I was born on the Feast of the Holy Innocents, 28 December 1941 in the National Maternity Hospital,
Holles St, Dublin.
My mother jokingly called it Holler Street. An older lying-in Hospital across the Liffey was and remains called the Rotunda, echoing the shape of its patients.
There are many lying-in institutions in Dublin where you may be told that the Pistol-Packing gunfighter Daniel O’Connell never shot a man, that De Valera gave a sectarian eulogy on the interment of Roger Casement in Glasnevin, and that he 1916 Easter Week Insurrection ushered in a century of violence in Ireland.
Unless I am badly mistaken the first alternative reality claim was published in the Irish Times at Easter 2016 over the name of Seamus Murphy SJ, a Professor at Loyola University in California.
The second alternative reality claim appeared in same paper under Fintan O’Toole’s name and the Irish Times hadn’t the backbone, balls or guts to publish its refutation by the late Manus O’Riordan.
The third alternative reality claim was uttered by Ruth Dudley Edwards.
It is a fact that within a day of Pearse’s addressing Dubliners with the words of the Declaration
of Independence, Ireland’ s most prominent pacifist, Francis Sheehy Skeffington, was shot dead.
He was shot by a British Firing Squad without even a Court Martial, in Dublin’s Portobello Barracks.
The Firing Squad was an irregular ad-hoc group from the garrison’s Guard Room, pressed into action by Captain Bowen Colthurst, whose home, Blarney Castle, had been wrested from the McCarthy Clan many years earlier.
Colthurst had led a detail of British soldiers who had shot dead in cold blood unarmed civilians some
hours earlier.
He was promoted for his crimes by Prime Minister Asquith, and Major Francis Vane, who had sought
his punishment was treated shabbily by him.
Colthurst was spirited away to Canada unpunished and took an active part in public life there.
Francis Sheehy-Skeffington was not only Ireland’s leading Pacifist, but its most prominent Feminist
The Insurgent leader James Connolly had appointed him as his legal Executor, but his execution preceded Connolly’s by 18 days.
The Republican Proclamation promised female suffrage, a policy which Asquith had assured the
Manchester Guardian’s C.P. Scott would lead to “National Disaster” for the U.K. John Dillon and
John Redmond who backed the war on Germany were equally opposed to female suffrage.
Far from ushering in a century of conflict in Ireland the 1916 Rising saved all of Ireland from Conscription for the past 108 years and most of Ireland from war for 101 years.
As I said I was born in Dublin in Decembe 1941. I have never witnessed lethal violence in real time
until recently. I have been watching Aljazeera, many of whose journalists have perished while exposing the US/UK Israeli onslaught on the indigenous people of Palestine.
That station shows up most Western comment as Mickey Mouse Media.

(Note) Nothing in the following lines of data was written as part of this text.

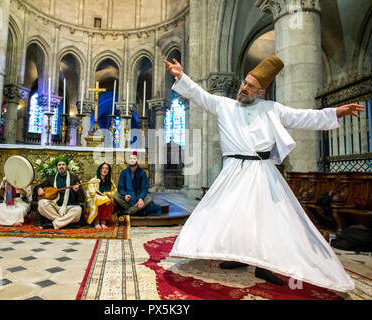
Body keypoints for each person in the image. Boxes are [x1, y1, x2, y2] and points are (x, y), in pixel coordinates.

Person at [163, 55, 363, 292]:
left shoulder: (273, 109)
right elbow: (199, 95)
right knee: (232, 216)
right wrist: (181, 76)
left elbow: (304, 117)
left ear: (261, 92)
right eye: (245, 83)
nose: (244, 88)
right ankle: (237, 255)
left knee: (265, 219)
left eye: (250, 86)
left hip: (262, 171)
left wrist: (336, 112)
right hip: (233, 172)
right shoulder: (224, 105)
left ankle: (264, 265)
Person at [32, 155, 85, 229]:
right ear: (56, 167)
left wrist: (77, 191)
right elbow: (39, 186)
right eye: (59, 165)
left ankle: (54, 224)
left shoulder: (73, 178)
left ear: (66, 166)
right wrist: (39, 189)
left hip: (69, 207)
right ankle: (63, 222)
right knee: (41, 203)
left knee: (78, 210)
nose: (61, 166)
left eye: (63, 164)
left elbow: (82, 197)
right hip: (54, 207)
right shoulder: (51, 178)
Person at [113, 152, 154, 216]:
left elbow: (144, 188)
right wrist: (125, 194)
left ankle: (127, 211)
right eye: (130, 158)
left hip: (138, 196)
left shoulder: (142, 173)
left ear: (137, 160)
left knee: (149, 199)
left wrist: (140, 199)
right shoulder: (124, 172)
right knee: (115, 196)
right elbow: (120, 187)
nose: (132, 160)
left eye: (134, 158)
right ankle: (136, 210)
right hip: (127, 198)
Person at [85, 163, 117, 229]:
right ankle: (96, 222)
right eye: (103, 168)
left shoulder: (110, 181)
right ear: (100, 170)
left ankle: (103, 222)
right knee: (99, 200)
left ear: (108, 171)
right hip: (94, 198)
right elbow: (92, 192)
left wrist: (108, 194)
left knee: (107, 200)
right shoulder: (93, 180)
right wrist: (100, 195)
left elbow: (114, 191)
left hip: (105, 197)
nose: (105, 170)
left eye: (107, 169)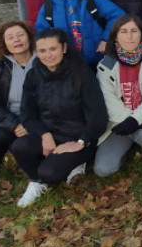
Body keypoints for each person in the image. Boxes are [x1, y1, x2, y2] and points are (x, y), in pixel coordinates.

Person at [10, 29, 108, 207]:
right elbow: (27, 114)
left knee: (50, 172)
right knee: (20, 146)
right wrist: (44, 134)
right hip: (50, 134)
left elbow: (98, 116)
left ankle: (75, 164)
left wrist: (80, 141)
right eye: (42, 51)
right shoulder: (33, 75)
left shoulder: (82, 74)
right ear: (36, 52)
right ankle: (36, 182)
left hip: (78, 137)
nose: (48, 55)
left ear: (63, 48)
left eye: (53, 49)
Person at [94, 15, 142, 177]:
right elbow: (108, 100)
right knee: (102, 170)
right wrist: (129, 121)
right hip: (119, 121)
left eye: (134, 31)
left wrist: (137, 119)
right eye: (124, 31)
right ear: (115, 36)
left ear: (141, 34)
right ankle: (125, 148)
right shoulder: (105, 65)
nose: (129, 36)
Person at [35, 0, 125, 68]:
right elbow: (41, 31)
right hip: (67, 63)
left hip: (96, 59)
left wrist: (106, 39)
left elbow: (118, 16)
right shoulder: (49, 6)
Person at [0, 21, 36, 188]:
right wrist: (15, 124)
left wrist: (29, 122)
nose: (16, 40)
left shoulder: (43, 60)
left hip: (38, 116)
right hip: (9, 117)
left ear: (29, 37)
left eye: (20, 35)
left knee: (25, 149)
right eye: (10, 37)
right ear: (4, 43)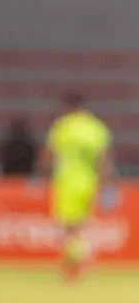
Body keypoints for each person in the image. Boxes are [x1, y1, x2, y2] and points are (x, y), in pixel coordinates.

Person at [40, 92, 115, 281]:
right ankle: (78, 260)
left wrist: (41, 176)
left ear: (68, 107)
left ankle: (79, 259)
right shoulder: (96, 127)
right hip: (89, 181)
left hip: (66, 181)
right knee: (81, 224)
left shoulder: (62, 126)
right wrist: (107, 184)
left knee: (67, 226)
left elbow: (48, 155)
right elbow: (104, 159)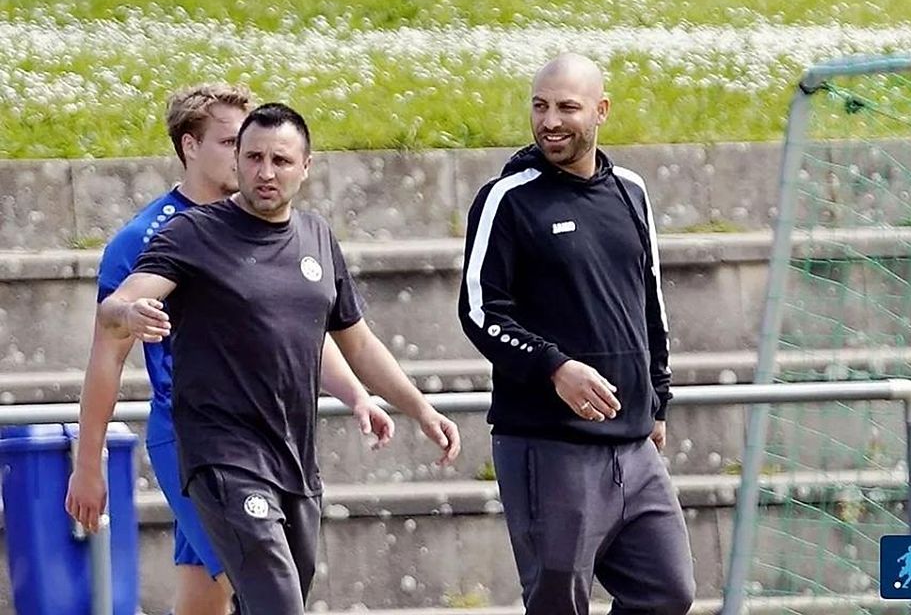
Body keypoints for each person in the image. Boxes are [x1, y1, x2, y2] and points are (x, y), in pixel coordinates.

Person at [97, 102, 461, 614]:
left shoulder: (316, 237)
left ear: (306, 166)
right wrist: (128, 313)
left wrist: (419, 409)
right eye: (254, 158)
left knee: (269, 597)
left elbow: (356, 342)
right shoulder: (193, 233)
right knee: (279, 601)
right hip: (222, 454)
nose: (266, 172)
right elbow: (116, 307)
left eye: (281, 161)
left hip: (294, 456)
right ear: (239, 161)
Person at [64, 84, 380, 615]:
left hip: (266, 436)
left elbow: (294, 332)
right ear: (191, 146)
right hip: (194, 436)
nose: (255, 162)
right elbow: (107, 352)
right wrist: (88, 463)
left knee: (207, 596)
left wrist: (356, 394)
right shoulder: (149, 235)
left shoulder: (266, 228)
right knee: (258, 585)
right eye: (237, 144)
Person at [457, 53, 695, 614]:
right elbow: (479, 311)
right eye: (540, 106)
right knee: (559, 604)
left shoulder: (632, 191)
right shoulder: (507, 198)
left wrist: (658, 399)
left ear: (602, 110)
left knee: (667, 593)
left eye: (567, 107)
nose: (550, 121)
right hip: (549, 446)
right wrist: (554, 366)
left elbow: (650, 303)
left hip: (634, 445)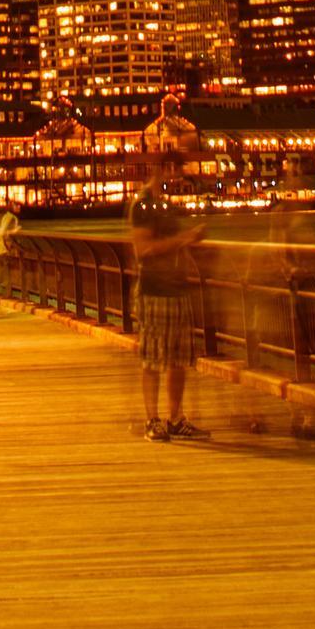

Three weeks to the day before I was born, the Japanese bombed Pearl Harbor. Nazi troops
had reached the bus stops in the Western suburbs of Moscow. A week or two after I was born a conference in Berlin determined to murder all the Jews in Europe. A few weeks later my uncle Leo
was seen swimming towards Java. The British troopship which had evacuated him from Singapore
had been sunk by Japanese aircraft. His brother Jack was serving with the Home Guard in London.
Jack had been wounded by German shellfire on the Battle Cruiser HMS Princess Royal off Jutland
a few weeks after the Easter Rising Six Weeks shy of his 17th Birthday,
I and most of my Irish contemporaries have been spared such misery. Ruth Dudley Edwards,
born in Dublin in 1944 and exposed to primary, secondary and University teaching there would
dispute this.
I ask you to watch the amateur colour movie “Howth Regatta and Lambay Races 1942” on Youtube.
And I dare you to claim I look on the Age of De Valera through rose-tinted spectacles.